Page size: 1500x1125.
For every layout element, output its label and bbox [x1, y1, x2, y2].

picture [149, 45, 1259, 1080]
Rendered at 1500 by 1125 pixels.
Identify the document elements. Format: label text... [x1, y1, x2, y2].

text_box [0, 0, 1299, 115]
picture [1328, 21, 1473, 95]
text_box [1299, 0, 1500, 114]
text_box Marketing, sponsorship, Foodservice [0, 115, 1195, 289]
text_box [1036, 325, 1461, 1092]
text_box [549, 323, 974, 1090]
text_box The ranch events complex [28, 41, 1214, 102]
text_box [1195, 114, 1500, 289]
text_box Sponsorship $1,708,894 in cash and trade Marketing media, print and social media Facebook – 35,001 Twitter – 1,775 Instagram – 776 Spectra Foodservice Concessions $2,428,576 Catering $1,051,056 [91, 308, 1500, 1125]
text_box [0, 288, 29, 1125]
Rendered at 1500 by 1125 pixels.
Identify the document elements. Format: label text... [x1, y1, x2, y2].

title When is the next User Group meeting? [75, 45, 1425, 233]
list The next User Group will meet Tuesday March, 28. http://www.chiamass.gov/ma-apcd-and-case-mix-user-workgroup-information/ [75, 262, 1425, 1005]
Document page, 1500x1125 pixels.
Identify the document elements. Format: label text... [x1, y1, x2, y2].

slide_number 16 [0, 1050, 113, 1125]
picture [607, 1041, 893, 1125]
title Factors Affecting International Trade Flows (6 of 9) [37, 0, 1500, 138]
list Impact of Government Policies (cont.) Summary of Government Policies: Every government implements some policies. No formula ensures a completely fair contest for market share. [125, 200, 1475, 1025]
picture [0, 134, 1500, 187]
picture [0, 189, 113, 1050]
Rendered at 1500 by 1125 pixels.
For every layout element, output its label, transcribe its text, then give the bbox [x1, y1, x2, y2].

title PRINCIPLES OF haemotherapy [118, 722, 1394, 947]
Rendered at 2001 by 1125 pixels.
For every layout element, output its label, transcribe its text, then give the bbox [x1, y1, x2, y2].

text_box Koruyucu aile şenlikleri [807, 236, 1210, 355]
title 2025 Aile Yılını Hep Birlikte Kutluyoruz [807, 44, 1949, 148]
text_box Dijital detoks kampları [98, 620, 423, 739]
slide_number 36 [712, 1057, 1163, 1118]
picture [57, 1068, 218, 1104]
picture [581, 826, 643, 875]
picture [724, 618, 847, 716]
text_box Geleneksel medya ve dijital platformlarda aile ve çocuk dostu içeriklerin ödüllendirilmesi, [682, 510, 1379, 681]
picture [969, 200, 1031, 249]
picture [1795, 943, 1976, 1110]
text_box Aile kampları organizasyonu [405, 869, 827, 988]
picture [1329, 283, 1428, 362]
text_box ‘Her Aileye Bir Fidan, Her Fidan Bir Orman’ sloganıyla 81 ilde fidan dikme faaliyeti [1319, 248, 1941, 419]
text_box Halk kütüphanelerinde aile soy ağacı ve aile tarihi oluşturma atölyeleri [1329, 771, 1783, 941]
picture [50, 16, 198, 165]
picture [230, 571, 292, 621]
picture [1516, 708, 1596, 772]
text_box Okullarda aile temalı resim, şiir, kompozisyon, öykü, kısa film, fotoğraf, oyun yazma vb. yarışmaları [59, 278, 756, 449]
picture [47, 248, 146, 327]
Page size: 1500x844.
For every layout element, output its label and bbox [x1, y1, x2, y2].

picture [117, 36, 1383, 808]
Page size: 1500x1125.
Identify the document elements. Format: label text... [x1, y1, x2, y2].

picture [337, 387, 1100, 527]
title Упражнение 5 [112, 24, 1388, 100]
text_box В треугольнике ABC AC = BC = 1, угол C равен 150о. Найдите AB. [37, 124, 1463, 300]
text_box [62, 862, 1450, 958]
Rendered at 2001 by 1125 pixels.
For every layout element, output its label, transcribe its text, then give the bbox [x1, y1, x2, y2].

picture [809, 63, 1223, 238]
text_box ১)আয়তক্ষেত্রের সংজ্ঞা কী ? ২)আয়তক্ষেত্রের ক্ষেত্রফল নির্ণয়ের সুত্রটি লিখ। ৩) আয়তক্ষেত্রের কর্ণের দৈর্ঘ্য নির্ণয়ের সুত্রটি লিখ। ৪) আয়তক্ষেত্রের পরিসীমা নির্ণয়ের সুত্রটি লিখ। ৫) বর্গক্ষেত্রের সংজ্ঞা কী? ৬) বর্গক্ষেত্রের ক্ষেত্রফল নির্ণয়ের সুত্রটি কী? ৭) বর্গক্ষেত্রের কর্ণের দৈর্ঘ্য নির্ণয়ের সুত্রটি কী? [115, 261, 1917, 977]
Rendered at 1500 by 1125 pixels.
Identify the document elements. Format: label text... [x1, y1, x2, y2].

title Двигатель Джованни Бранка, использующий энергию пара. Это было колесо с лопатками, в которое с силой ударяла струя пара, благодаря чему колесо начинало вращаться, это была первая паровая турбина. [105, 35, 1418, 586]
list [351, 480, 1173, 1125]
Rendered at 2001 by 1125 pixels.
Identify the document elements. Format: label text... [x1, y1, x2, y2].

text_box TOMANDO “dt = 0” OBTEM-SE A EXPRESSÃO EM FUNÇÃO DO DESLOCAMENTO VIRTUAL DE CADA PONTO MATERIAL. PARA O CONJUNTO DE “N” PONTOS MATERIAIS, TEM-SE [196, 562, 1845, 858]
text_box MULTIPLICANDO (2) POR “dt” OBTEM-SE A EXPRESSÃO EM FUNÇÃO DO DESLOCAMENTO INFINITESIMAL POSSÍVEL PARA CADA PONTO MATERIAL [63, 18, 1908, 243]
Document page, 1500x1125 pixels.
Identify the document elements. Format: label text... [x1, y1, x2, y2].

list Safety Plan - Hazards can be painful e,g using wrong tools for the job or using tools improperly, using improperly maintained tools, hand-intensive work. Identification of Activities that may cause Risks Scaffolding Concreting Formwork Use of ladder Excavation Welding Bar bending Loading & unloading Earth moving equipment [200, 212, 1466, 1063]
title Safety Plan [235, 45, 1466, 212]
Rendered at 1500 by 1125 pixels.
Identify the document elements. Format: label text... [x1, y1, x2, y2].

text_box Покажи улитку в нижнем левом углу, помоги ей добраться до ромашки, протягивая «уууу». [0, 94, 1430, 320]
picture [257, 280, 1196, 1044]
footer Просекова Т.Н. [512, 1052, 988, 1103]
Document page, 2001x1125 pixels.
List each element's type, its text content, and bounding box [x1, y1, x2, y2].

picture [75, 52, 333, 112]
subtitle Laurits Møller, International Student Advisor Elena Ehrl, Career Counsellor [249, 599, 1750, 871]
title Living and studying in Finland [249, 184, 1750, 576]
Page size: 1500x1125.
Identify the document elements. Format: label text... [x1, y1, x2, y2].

REQUIREMENT –
Write the material out once more, exactly as it reads.

RESULT FOR THIS EXERCISE –
Page size: 1500x1125.
For every layout element, output its label and bbox [x1, y1, x2, y2].

picture [149, 45, 1259, 1080]
Rendered at 1500 by 1125 pixels.
Identify the document elements. Format: label text... [x1, y1, x2, y2].

text_box [0, 0, 1299, 115]
picture [1328, 21, 1473, 95]
text_box [1299, 0, 1500, 114]
text_box Marketing, sponsorship, Foodservice [0, 115, 1195, 289]
text_box [1036, 325, 1461, 1092]
text_box [549, 323, 974, 1090]
text_box The ranch events complex [28, 41, 1214, 102]
text_box [1195, 114, 1500, 289]
text_box Sponsorship $1,708,894 in cash and trade Marketing media, print and social media Facebook – 35,001 Twitter – 1,775 Instagram – 776 Spectra Foodservice Concessions $2,428,576 Catering $1,051,056 [91, 308, 1500, 1125]
text_box [0, 288, 29, 1125]
Rendered at 1500 by 1125 pixels.
Identify the document elements. Format: label text... [x1, y1, x2, y2].

title When is the next User Group meeting? [75, 45, 1425, 233]
list The next User Group will meet Tuesday March, 28. http://www.chiamass.gov/ma-apcd-and-case-mix-user-workgroup-information/ [75, 262, 1425, 1005]
Document page, 1500x1125 pixels.
Identify the document elements. Format: label text... [x1, y1, x2, y2].

slide_number 16 [0, 1050, 113, 1125]
picture [607, 1041, 893, 1125]
title Factors Affecting International Trade Flows (6 of 9) [37, 0, 1500, 138]
list Impact of Government Policies (cont.) Summary of Government Policies: Every government implements some policies. No formula ensures a completely fair contest for market share. [125, 200, 1475, 1025]
picture [0, 134, 1500, 187]
picture [0, 189, 113, 1050]
Rendered at 1500 by 1125 pixels.
For every layout element, output its label, transcribe its text, then give the bbox [x1, y1, x2, y2].

title PRINCIPLES OF haemotherapy [118, 722, 1394, 947]
Rendered at 2001 by 1125 pixels.
For every layout element, output its label, transcribe its text, then give the bbox [x1, y1, x2, y2].

text_box Koruyucu aile şenlikleri [807, 236, 1210, 355]
title 2025 Aile Yılını Hep Birlikte Kutluyoruz [807, 44, 1949, 148]
text_box Dijital detoks kampları [98, 620, 423, 739]
slide_number 36 [712, 1057, 1163, 1118]
picture [57, 1068, 218, 1104]
picture [581, 826, 643, 875]
picture [724, 618, 847, 716]
text_box Geleneksel medya ve dijital platformlarda aile ve çocuk dostu içeriklerin ödüllendirilmesi, [682, 510, 1379, 681]
picture [969, 200, 1031, 249]
picture [1795, 943, 1976, 1110]
text_box Aile kampları organizasyonu [405, 869, 827, 988]
picture [1329, 283, 1428, 362]
text_box ‘Her Aileye Bir Fidan, Her Fidan Bir Orman’ sloganıyla 81 ilde fidan dikme faaliyeti [1319, 248, 1941, 419]
text_box Halk kütüphanelerinde aile soy ağacı ve aile tarihi oluşturma atölyeleri [1329, 771, 1783, 941]
picture [50, 16, 198, 165]
picture [230, 571, 292, 621]
picture [1516, 708, 1596, 772]
text_box Okullarda aile temalı resim, şiir, kompozisyon, öykü, kısa film, fotoğraf, oyun yazma vb. yarışmaları [59, 278, 756, 449]
picture [47, 248, 146, 327]
Page size: 1500x844.
For every layout element, output its label and bbox [x1, y1, x2, y2].

picture [117, 36, 1383, 808]
Page size: 1500x1125.
Identify the document elements. Format: label text... [x1, y1, x2, y2].

picture [337, 387, 1100, 527]
title Упражнение 5 [112, 24, 1388, 100]
text_box В треугольнике ABC AC = BC = 1, угол C равен 150о. Найдите AB. [37, 124, 1463, 300]
text_box [62, 862, 1450, 958]
Rendered at 2001 by 1125 pixels.
For every layout element, output its label, transcribe its text, then give the bbox [x1, y1, x2, y2].

picture [809, 63, 1223, 238]
text_box ১)আয়তক্ষেত্রের সংজ্ঞা কী ? ২)আয়তক্ষেত্রের ক্ষেত্রফল নির্ণয়ের সুত্রটি লিখ। ৩) আয়তক্ষেত্রের কর্ণের দৈর্ঘ্য নির্ণয়ের সুত্রটি লিখ। ৪) আয়তক্ষেত্রের পরিসীমা নির্ণয়ের সুত্রটি লিখ। ৫) বর্গক্ষেত্রের সংজ্ঞা কী? ৬) বর্গক্ষেত্রের ক্ষেত্রফল নির্ণয়ের সুত্রটি কী? ৭) বর্গক্ষেত্রের কর্ণের দৈর্ঘ্য নির্ণয়ের সুত্রটি কী? [115, 261, 1917, 977]
Rendered at 1500 by 1125 pixels.
Identify the document elements. Format: label text... [x1, y1, x2, y2].

title Двигатель Джованни Бранка, использующий энергию пара. Это было колесо с лопатками, в которое с силой ударяла струя пара, благодаря чему колесо начинало вращаться, это была первая паровая турбина. [105, 35, 1418, 586]
list [351, 480, 1173, 1125]
Rendered at 2001 by 1125 pixels.
Identify the document elements. Format: label text... [x1, y1, x2, y2].

text_box TOMANDO “dt = 0” OBTEM-SE A EXPRESSÃO EM FUNÇÃO DO DESLOCAMENTO VIRTUAL DE CADA PONTO MATERIAL. PARA O CONJUNTO DE “N” PONTOS MATERIAIS, TEM-SE [196, 562, 1845, 858]
text_box MULTIPLICANDO (2) POR “dt” OBTEM-SE A EXPRESSÃO EM FUNÇÃO DO DESLOCAMENTO INFINITESIMAL POSSÍVEL PARA CADA PONTO MATERIAL [63, 18, 1908, 243]
Document page, 1500x1125 pixels.
Identify the document elements. Format: label text... [x1, y1, x2, y2].

list Safety Plan - Hazards can be painful e,g using wrong tools for the job or using tools improperly, using improperly maintained tools, hand-intensive work. Identification of Activities that may cause Risks Scaffolding Concreting Formwork Use of ladder Excavation Welding Bar bending Loading & unloading Earth moving equipment [200, 212, 1466, 1063]
title Safety Plan [235, 45, 1466, 212]
Rendered at 1500 by 1125 pixels.
Identify the document elements. Format: label text... [x1, y1, x2, y2].

text_box Покажи улитку в нижнем левом углу, помоги ей добраться до ромашки, протягивая «уууу». [0, 94, 1430, 320]
picture [257, 280, 1196, 1044]
footer Просекова Т.Н. [512, 1052, 988, 1103]
Document page, 2001x1125 pixels.
List each element's type, its text content, and bounding box [x1, y1, x2, y2].

picture [75, 52, 333, 112]
subtitle Laurits Møller, International Student Advisor Elena Ehrl, Career Counsellor [249, 599, 1750, 871]
title Living and studying in Finland [249, 184, 1750, 576]
Page size: 1500x1125.
Identify the document elements. Format: label text... [x1, y1, x2, y2].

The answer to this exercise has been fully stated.